Kafka Retention and Topic Subscriptions

Looking at the Kafka message broker implementation I see that when a service starts it begins publishing message for each of its topic to the broker, resuming from where it last left off. This gets all the messages into the broker independent of any particular client. It’s up to the broker implementation to manage each client’s consumption of messages (consumer groups, offsets, etc).

In the case of Kafka, if we don’t allow an infinite retention period then message will eventually be deleted. Is it the case that if a new service comes online after the retention period, it won’t be able to subscribe to a topic from the beginning because some messages will no longer be available? If so, are there any best practices on how to handle this case?

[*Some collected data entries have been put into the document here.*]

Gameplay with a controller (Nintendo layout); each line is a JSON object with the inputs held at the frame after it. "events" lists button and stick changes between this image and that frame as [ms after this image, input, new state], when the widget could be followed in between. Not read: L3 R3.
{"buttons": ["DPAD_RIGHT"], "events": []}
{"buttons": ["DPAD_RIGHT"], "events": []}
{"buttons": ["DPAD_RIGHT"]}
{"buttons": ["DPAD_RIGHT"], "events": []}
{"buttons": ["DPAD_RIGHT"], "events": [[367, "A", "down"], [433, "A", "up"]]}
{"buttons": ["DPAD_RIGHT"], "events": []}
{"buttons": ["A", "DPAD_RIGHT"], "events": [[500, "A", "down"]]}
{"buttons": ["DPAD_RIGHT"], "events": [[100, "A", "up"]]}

That’s correct. There are two general strategies:

  1. Set a long or unlimited retention period for the topic
  2. Create a new topic that begins publishing from the start, and have new consumers read from that

The tradeoffs are optimizing for the case where you don’t expect more consumers later vs. where you do. Some things to consider:

  • The first option obviously consumes more space for the logs, so if you don’t expect new consumers frequently, the second option might be a better tradeoff.
  • Repopulating an empty topic from a big event journal could take some time, so if you do expect new consumers frequently, the first option might allow them to catch up more quickly.
  • You can’t change the retention period once the topic is created, which might force you into the second option if you’re already in production.
  • If the format of your data needs to change for new consumers, the second option might be better, as it allows you to decouple your old and new data formats.

Thanks @TimMoore, that helps a lot.